Start of Recorded data
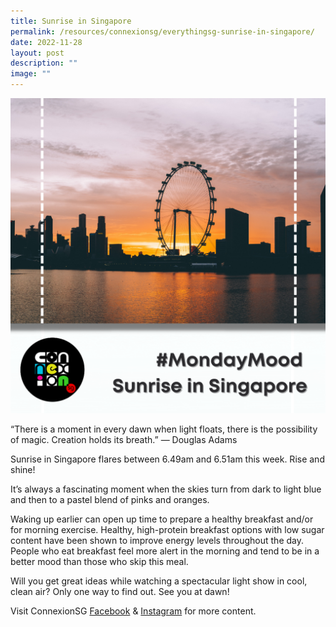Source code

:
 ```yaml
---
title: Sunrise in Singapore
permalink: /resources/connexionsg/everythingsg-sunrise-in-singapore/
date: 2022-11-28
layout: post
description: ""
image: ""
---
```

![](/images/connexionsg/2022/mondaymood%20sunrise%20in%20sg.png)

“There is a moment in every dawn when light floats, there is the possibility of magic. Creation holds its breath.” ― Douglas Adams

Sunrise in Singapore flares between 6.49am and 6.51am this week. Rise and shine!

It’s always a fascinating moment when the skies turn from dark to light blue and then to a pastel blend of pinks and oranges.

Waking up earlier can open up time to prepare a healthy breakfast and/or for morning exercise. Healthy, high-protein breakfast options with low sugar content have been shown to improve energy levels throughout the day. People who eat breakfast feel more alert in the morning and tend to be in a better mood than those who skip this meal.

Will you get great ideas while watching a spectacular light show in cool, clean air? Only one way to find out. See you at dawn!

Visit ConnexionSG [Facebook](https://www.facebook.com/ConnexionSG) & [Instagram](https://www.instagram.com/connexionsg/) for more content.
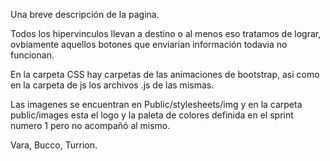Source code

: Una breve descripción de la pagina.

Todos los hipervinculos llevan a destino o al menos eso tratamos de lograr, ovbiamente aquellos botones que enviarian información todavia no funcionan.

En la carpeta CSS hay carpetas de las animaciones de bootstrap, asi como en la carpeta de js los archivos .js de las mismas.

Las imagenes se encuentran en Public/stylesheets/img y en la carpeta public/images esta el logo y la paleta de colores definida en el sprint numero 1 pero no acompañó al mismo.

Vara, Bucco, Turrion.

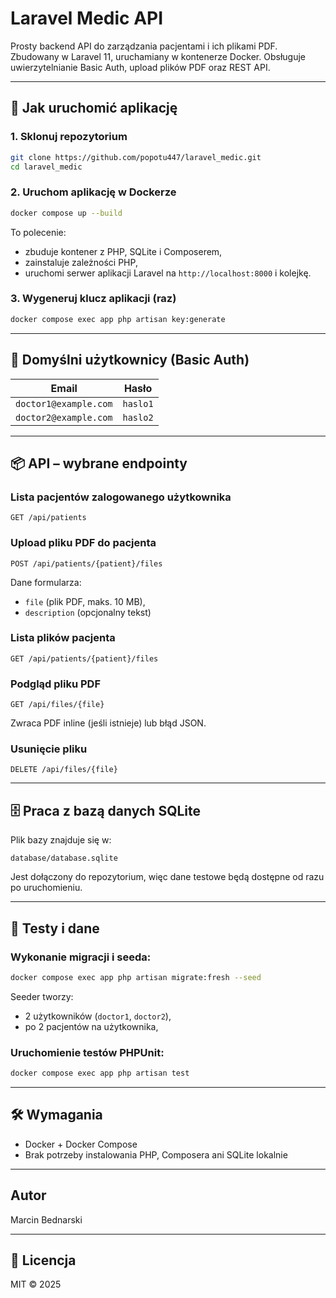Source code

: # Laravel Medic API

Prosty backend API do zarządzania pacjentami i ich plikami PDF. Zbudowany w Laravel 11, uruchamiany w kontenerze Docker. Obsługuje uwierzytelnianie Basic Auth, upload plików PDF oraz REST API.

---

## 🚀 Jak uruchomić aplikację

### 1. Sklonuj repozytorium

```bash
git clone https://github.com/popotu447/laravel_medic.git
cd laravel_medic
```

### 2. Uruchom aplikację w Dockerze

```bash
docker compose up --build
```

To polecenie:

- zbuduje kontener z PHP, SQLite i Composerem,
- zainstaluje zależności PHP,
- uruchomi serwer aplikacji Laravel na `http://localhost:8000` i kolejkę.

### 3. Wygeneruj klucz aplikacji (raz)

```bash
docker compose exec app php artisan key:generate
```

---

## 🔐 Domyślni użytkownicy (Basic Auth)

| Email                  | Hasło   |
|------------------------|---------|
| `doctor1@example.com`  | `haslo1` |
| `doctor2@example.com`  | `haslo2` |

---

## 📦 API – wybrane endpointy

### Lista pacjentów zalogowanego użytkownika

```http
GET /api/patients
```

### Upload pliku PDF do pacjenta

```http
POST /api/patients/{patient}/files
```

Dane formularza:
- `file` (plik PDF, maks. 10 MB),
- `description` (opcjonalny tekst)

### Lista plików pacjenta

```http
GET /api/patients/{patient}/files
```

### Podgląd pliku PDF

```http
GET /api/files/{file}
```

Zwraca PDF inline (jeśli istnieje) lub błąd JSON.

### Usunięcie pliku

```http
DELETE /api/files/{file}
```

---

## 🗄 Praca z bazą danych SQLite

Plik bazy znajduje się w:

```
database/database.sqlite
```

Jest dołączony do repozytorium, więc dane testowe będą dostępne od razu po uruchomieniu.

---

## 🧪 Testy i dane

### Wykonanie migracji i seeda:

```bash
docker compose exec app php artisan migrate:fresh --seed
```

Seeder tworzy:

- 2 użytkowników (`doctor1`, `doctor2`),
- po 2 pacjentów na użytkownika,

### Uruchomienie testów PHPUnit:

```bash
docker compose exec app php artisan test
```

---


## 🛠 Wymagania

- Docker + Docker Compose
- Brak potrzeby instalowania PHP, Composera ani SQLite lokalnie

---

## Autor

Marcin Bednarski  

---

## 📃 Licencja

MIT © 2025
End of Recorded data
** The task **
Find the word "https" in the data and copy out each line where it turns up.

** Result for this task **
Visit ConnexionSG [Facebook](https://www.facebook.com/ConnexionSG) & [Instagram](https://www.instagram.com/connexionsg/) for more content.
git clone https://github.com/popotu447/laravel_medic.git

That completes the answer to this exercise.